As of June 30, 2011 HRSDC has introduced a new regulation, bill C-35,concerning the ‘Live-in Caregiver Program’ (LCP) eliminating the possibility for nanny agencies to represent their clients for the purpose of obtaining the ‘Labour Market Opinion’ (LMO)required for their nanny to apply for a work permit with ‘Citizenship & Immigration Canada’ (CIC). Only a registered immigration consultant or a lawyer can represent the employer for this purpose.
Human Resources and Skills Development Canada – www.hrsdc.gc.ca
Temporary Foreign Worker Program
Notice for Employers:
New Requirements for Employers Using Third Party Representatives
On June 30, 2011, An Act to Amend the Immigration and Refugee Protection Act (IRPA), came into force, along with related amendments to the Immigration and Refugee Protection Regulations (IRPR). The new IRPA provisions will help regulate the intervention of paid third party representatives in the labour market opinion (LMO) and arranged employment opinion (AEO) application process.
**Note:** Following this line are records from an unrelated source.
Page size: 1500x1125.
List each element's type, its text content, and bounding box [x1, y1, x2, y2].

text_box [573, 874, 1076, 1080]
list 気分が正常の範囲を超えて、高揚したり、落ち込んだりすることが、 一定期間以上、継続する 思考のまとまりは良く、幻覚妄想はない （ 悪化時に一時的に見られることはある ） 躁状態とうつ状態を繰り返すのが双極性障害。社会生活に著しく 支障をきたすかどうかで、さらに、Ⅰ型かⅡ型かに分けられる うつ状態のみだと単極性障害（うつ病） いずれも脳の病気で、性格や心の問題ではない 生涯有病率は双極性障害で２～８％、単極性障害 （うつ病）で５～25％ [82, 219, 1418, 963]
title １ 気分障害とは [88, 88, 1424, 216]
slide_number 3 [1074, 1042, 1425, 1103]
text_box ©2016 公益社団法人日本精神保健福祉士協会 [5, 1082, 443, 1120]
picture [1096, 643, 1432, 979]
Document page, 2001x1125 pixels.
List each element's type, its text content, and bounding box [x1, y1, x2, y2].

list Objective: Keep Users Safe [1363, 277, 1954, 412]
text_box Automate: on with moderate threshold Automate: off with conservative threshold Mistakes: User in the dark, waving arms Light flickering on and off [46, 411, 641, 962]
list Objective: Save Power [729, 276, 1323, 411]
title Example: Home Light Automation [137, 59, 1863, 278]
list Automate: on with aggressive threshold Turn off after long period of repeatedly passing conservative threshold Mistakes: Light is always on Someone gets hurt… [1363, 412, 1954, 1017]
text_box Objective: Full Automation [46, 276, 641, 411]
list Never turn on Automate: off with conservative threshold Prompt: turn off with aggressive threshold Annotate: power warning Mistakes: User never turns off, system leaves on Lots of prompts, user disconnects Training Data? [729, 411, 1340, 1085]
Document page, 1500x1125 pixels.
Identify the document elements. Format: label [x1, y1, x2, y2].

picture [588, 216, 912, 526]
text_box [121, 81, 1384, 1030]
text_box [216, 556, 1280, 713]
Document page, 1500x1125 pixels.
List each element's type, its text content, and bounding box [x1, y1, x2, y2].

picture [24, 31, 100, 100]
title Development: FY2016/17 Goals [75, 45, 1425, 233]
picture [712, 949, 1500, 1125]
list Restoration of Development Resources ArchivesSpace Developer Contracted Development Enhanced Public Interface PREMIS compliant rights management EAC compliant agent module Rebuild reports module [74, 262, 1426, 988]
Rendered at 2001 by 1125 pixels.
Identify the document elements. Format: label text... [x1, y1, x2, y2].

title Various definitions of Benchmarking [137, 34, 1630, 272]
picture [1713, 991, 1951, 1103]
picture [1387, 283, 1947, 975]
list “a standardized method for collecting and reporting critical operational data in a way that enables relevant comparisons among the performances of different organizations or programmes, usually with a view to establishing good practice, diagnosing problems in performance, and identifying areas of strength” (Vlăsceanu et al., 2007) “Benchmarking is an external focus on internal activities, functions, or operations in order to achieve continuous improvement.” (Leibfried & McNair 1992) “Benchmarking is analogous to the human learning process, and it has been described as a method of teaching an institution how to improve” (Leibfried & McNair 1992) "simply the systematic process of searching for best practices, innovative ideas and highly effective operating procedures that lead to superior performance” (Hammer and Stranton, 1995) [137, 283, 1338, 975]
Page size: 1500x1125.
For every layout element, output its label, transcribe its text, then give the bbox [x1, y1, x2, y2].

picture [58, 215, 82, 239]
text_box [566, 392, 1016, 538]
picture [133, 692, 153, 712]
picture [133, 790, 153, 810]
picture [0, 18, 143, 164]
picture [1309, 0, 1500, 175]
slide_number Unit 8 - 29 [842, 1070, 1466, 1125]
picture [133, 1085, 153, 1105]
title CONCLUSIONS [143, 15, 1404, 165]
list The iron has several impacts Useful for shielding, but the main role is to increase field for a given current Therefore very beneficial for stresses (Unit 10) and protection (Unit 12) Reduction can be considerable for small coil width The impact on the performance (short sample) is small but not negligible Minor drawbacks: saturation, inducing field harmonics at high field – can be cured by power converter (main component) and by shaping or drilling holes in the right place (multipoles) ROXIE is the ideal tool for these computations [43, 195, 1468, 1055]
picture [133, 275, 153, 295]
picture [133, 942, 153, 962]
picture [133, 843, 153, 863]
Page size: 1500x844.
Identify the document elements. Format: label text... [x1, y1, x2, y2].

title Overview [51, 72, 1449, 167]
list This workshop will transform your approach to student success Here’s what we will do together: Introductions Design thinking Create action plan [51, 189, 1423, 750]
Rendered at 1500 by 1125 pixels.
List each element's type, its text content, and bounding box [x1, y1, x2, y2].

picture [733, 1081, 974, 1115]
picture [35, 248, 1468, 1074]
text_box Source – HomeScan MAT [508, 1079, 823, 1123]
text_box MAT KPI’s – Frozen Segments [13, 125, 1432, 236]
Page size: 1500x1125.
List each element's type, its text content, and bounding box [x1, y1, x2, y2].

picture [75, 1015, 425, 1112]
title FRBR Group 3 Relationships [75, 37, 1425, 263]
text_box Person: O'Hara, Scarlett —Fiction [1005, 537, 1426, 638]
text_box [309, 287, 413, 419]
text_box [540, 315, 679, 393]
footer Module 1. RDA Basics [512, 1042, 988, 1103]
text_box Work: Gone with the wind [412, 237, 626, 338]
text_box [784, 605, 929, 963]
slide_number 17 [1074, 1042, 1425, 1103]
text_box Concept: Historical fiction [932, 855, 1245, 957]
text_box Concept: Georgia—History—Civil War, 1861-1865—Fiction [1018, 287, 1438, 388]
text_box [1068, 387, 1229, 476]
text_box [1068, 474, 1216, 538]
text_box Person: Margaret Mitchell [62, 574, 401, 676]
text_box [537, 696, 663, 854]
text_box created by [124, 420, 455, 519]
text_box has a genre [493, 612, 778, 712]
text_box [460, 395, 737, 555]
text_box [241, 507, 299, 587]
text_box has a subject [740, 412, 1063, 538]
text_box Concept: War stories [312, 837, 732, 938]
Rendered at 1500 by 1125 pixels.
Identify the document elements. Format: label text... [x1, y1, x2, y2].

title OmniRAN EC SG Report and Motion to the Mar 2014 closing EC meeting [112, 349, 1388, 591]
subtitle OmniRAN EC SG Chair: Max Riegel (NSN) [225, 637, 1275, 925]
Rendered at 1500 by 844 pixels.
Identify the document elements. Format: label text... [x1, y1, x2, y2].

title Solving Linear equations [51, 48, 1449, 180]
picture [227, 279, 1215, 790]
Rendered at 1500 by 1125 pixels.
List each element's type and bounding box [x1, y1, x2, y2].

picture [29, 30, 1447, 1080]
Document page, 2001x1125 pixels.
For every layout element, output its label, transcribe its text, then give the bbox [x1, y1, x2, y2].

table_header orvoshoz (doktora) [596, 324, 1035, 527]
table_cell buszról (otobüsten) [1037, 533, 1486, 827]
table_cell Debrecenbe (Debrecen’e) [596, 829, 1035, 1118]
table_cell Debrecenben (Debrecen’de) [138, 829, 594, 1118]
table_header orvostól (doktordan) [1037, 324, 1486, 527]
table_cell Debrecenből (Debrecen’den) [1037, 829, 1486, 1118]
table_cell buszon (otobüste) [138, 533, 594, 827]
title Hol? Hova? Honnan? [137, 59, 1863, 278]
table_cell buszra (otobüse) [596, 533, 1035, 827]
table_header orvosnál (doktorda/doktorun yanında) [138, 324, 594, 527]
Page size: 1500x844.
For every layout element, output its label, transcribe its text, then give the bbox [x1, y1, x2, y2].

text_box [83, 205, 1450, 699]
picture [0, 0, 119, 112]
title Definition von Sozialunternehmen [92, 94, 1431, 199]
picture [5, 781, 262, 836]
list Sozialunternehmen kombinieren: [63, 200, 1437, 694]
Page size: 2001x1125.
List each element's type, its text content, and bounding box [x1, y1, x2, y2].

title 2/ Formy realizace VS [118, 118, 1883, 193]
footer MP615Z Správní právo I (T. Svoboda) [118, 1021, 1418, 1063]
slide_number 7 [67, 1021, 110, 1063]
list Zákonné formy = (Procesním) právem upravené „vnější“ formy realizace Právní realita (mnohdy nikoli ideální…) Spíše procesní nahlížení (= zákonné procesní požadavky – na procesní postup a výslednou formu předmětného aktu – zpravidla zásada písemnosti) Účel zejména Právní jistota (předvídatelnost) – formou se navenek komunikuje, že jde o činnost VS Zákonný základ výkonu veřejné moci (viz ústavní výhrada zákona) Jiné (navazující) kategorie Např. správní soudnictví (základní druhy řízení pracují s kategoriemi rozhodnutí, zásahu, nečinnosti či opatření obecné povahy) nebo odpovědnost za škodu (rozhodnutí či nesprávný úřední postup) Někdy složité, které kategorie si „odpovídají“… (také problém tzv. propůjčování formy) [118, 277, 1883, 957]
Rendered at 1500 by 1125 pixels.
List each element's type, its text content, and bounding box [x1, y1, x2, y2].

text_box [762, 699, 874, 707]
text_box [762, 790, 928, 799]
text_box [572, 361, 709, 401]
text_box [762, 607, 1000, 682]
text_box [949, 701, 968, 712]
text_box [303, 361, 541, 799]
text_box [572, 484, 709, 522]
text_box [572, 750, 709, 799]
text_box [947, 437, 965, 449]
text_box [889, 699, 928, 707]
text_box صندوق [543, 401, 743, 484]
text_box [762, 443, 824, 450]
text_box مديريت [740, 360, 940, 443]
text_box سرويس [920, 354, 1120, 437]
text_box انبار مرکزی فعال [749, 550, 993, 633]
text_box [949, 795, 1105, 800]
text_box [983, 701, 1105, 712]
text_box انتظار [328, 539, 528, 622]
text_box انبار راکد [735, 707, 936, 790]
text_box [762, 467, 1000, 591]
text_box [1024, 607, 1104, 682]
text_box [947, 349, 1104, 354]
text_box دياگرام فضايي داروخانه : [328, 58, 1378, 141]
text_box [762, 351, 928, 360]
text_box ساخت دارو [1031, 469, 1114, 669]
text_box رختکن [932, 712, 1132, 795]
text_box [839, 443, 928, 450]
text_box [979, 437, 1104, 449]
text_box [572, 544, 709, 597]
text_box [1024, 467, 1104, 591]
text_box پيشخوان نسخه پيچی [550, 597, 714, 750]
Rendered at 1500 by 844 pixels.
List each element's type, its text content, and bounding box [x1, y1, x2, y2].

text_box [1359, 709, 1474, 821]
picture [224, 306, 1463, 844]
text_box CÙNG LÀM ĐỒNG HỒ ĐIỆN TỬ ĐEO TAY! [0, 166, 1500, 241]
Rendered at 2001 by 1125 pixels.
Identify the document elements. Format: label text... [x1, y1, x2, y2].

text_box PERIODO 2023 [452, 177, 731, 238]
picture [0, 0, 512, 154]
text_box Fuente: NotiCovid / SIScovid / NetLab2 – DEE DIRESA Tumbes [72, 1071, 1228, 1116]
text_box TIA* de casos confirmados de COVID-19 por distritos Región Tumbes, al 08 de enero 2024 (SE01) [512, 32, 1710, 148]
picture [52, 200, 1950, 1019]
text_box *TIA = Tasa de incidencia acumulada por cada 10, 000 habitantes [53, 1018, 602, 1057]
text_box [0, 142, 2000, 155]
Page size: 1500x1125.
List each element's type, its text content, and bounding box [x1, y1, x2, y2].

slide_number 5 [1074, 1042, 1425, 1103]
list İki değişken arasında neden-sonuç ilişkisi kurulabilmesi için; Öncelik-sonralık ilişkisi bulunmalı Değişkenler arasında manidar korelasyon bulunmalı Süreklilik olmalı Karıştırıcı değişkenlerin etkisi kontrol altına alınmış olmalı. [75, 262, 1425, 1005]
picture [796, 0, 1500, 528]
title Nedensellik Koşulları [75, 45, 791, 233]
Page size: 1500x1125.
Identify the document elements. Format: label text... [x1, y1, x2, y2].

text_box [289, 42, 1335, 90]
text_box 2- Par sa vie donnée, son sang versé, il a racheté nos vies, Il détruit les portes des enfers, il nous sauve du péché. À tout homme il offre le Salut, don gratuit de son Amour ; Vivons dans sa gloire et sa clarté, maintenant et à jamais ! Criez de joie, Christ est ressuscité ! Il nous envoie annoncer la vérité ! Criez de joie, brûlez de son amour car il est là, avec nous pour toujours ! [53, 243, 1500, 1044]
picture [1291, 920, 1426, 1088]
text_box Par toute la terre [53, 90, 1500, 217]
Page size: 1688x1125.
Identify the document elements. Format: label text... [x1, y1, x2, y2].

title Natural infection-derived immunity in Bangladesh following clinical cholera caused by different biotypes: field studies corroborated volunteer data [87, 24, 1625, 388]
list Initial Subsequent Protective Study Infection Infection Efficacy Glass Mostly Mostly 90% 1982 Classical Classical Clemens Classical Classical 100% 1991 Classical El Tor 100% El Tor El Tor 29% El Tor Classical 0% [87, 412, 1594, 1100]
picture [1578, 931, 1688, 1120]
These amendments require the paid third party representatives to be authorized before providing services in order to better protect employers and temporary foreign workers from acts of fraud.
Authorized Paid Immigration Representatives
Only the following immigration representatives may charge a fee, or receive any other type of consideration, for representing or providing advice in connection with any Canadian immigration process or application:
• lawyers and paralegals in good standing with a provincial or territorial law society;
• notaries in good standing with the Chambre des notaires du Québec; and
• immigration consultants in good standing with the Immigration Consultants of Canada Regulatory Council.
All immigration representatives paid by an employer must now be authorized before getting involved in any of the following activities:
• Representing an employer in an LMO or AEO application.
• Communicating with Citizenship and Immigration Canada (CIC), the Canada Border Services Agency (CBSA), the Immigration and Refugee Board of Canada (IRB) or Human Resources and Skills Development Canada (HRSDC)/Service Canada on behalf of the client.
• Explaining and providing advice.
• Providing guidance on how to select the best immigration stream and completing the appropriate forms.
• Representing the client in an immigration application or process.
• Advertising that they can provide immigration advice.